Édito : "Une tragédie"
À propos d’une tragédie, quelques mots.
Je suis habituellement assez peu concerné par ce qu’il faut bien appeler un fait divers. Au décours d’une vie, il n’est pas rare d’entendre parler de tel ou tel évènement qui affecte tragiquement, un enfant, une famille, une population. Notre vie n’est pas faite que d’évènements heureux et chaque matin les médias nous en délivrent une part suffisante. souvent même un peu trop pleine. Mais rien qui ne nous fasse réfléchir sur autre chose que sur la fragilité de notre condition humaine et sur les coups que le destin peut porter à chacun de nous.
Un de ces matins donc voilà que j’entends à la radio qu’un homme, un syrien, a poignardé dans un jardin, avec un couteau, des enfants qui s’y trouvaient au bord d’un lac et même qu’un bébé a été également victime de cet homme. Aussi résistant que l’on soit aux malheurs du monde, j’avoue avoir été remué par cette nouvelle.

= = = = = = =

* **EXERCICES À FAIRE**:
(1) Dans l'extrait, par quel média la nouvelle de l'attaque a-t-elle été entendue ?
(2) Relevez dans l'extrait tout ce qu'un évènement peut affecter tragiquement, selon la phrase qui l'énumère.
(3) Traduisez en anglais la phrase suivante de l'extrait : « Notre vie n’est pas faite que d’évènements heureux et chaque matin les médias nous en délivrent une part suffisante. »

* **DONNÉES SOURCES**:

= = = = = = =

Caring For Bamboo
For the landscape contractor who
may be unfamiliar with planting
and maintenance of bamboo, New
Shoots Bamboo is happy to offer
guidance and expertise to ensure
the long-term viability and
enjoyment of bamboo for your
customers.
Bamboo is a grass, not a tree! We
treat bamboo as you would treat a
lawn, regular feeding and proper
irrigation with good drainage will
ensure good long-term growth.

= = = = = = =

* **RÉPONSES DANS L'ORDRE**:
(1) À la radio.

(2) Un enfant, une famille, une population.

(3) Our life is not made up only of happy events, and every morning the media deliver us a sufficient share of them.